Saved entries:
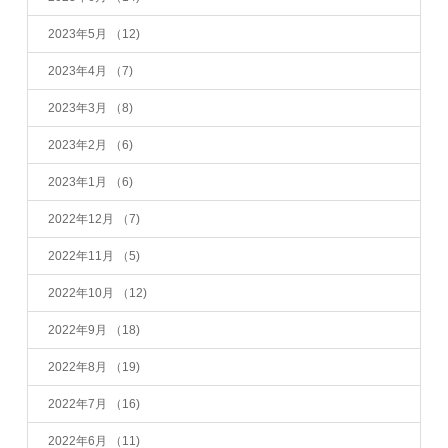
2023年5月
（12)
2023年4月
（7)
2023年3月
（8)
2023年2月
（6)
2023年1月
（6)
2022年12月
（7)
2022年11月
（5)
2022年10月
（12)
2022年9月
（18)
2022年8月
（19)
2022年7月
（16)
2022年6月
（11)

==

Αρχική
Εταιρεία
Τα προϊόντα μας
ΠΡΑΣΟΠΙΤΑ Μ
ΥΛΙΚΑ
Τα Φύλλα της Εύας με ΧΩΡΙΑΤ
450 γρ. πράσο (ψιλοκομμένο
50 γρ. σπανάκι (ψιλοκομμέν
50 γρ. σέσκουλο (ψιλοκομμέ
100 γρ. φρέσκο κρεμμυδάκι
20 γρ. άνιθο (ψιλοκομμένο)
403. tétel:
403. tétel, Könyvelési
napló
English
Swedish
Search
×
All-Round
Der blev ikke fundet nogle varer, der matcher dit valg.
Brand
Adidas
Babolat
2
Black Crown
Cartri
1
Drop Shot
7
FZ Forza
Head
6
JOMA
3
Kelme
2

---

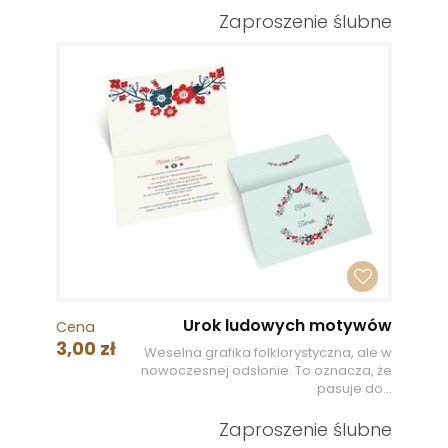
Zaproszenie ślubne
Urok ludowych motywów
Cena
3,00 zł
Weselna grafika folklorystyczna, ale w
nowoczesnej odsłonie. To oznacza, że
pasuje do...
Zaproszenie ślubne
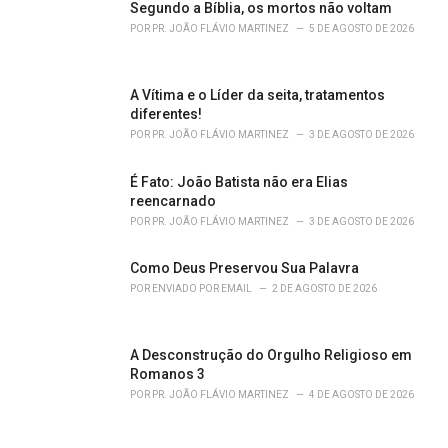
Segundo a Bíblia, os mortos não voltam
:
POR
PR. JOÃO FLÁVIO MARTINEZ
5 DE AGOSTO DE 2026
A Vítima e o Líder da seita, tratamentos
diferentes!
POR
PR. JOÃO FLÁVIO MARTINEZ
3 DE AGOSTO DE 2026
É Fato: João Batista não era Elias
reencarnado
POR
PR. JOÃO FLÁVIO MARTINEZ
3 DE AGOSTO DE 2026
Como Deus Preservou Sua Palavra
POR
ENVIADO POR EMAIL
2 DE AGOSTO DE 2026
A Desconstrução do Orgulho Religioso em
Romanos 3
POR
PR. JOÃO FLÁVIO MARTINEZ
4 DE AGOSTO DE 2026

WHAT THE TASK REQUIRES → Counting only lines that hold "AGOSTO", state how many appear in the records, and give nothing but the number.

OUTPUT FOR THIS EXERCISE → 5